Tuesday, August 5, 2008

An American Tale

A redneck farm hand radios back to his boss, the farm manager: 'Boss, I gotta big problem here. I hit a pig with the pickup. The pig's ok but he's stuck in the bull bar at the front of my pickup and is wriggling and squealing so much I can't get him out'.
The manager says, 'OK there's a Wichester behind the seat, take it out and shoot the pig in the head and you'll be able to remove him'.
Five minutes later the farm hand calls back. 'I did as you said, Boss. Took the rifle and shot the pig in the head and removed him from the bull-bars. No problem there, but I still can't go on.'
'Now what's the problem?' raged the manager..
'Well Boss, it's his motor bike. The flashing blue light is stuck under the right front wheel. You still there Boss?'

Saturday, August 2, 2008


Lena is the partner of my Step-son Roman. She will be 30, two days before my birthday. She is enrolled in a Doctorate program in Agricultural Economics in one of the Institutes in Dnipropetrovsk. In Ukraine, doctoral graduate students are called Aspirants. She also works full time for the Institute and is still supposed to be meeting deadlines on her dissertation. Roman works when his health allows it but this summer he has been in hospital with pneumonia. Needless to say they have almost no money once the rent is paid.

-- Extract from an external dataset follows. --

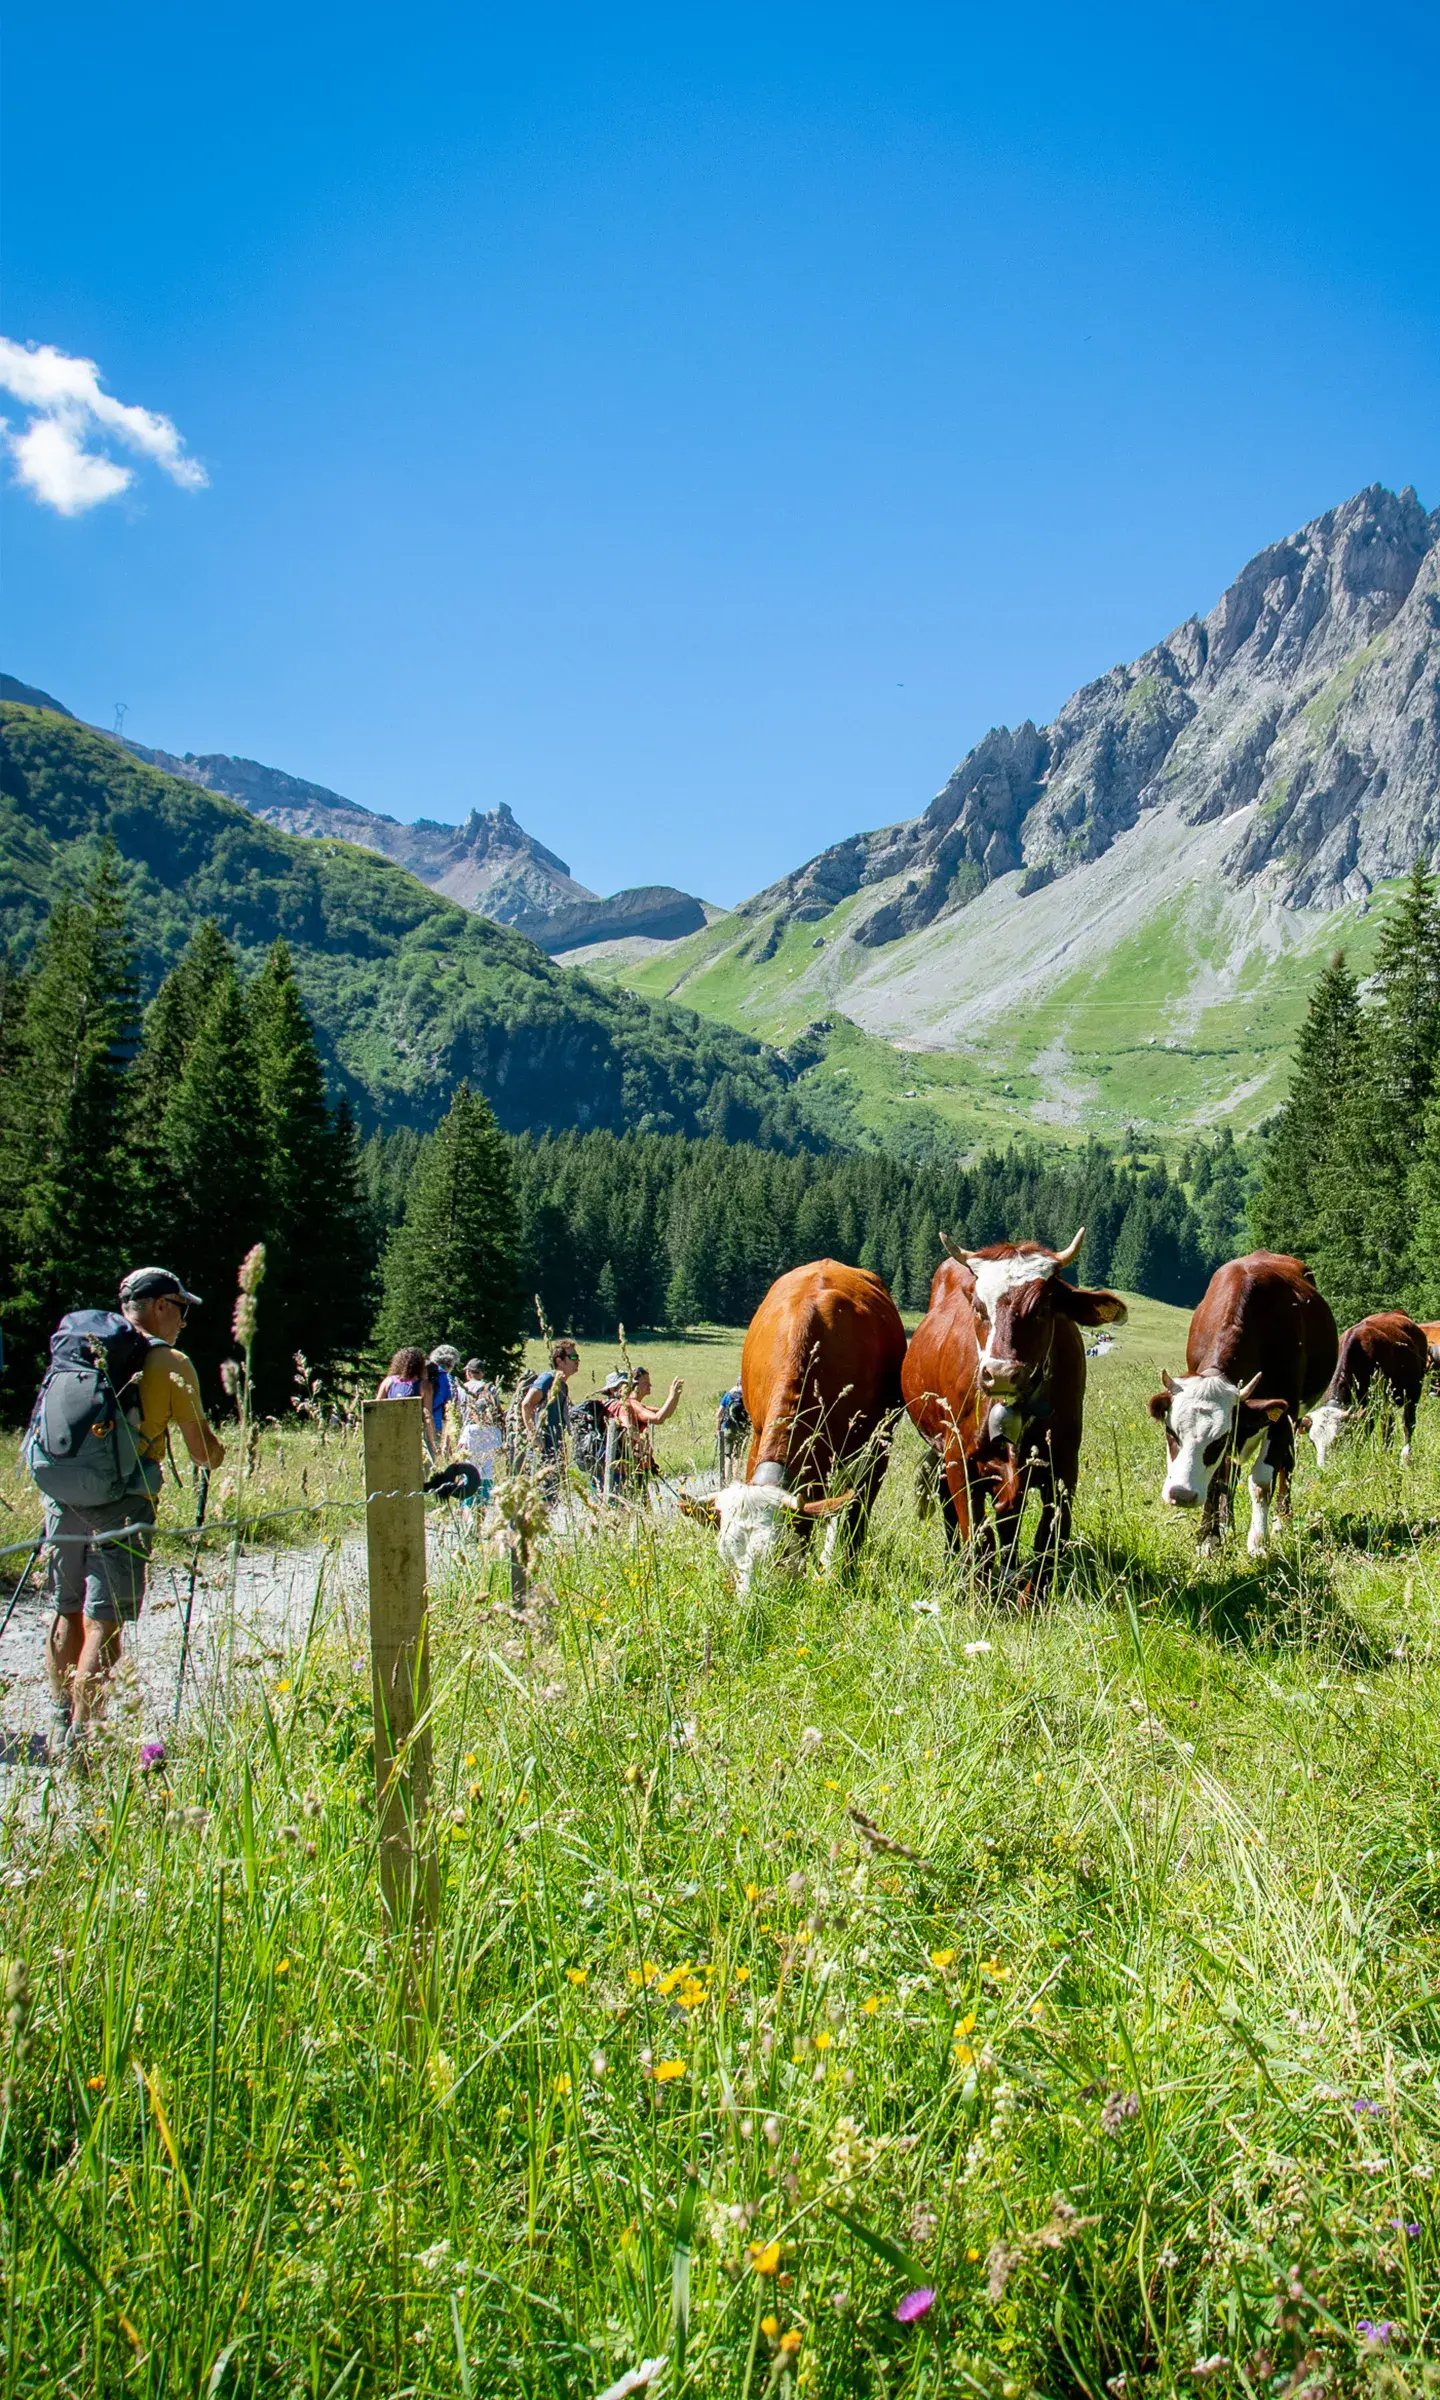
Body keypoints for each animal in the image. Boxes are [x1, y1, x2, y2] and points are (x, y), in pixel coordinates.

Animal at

Her mother still lives in the little farming village where Lena grew up. She is very ill with diabetes and finds it a struggle to walk or work, though she manages to look after 20+ geese all summer. They have a garden behind the now abandoned cottage where her grandmother used to live but it is three km from the apartment. The garden and the geese provide food for the three of them in the winter. In the summer Lena goes home many weekends (three hours on the bus) and all her holidays to plant, weed, harvest and preserve garden. In fall, she will kill and process the geese, canning them into three-litre jars.

The only handicap Lena doesn't have in her life right now is a child, though I think Tanya might have a comment about Roman at this point.

She and her mother are the last of the family as each was an only child. Lena's father abandoned them when she was young. Lena said to me one day, "I have no Papa. Will you be my Papa?" Needless to say, I now have (another) adopted daughter whom I love dearly. I can hardly wait for my kids to meet her.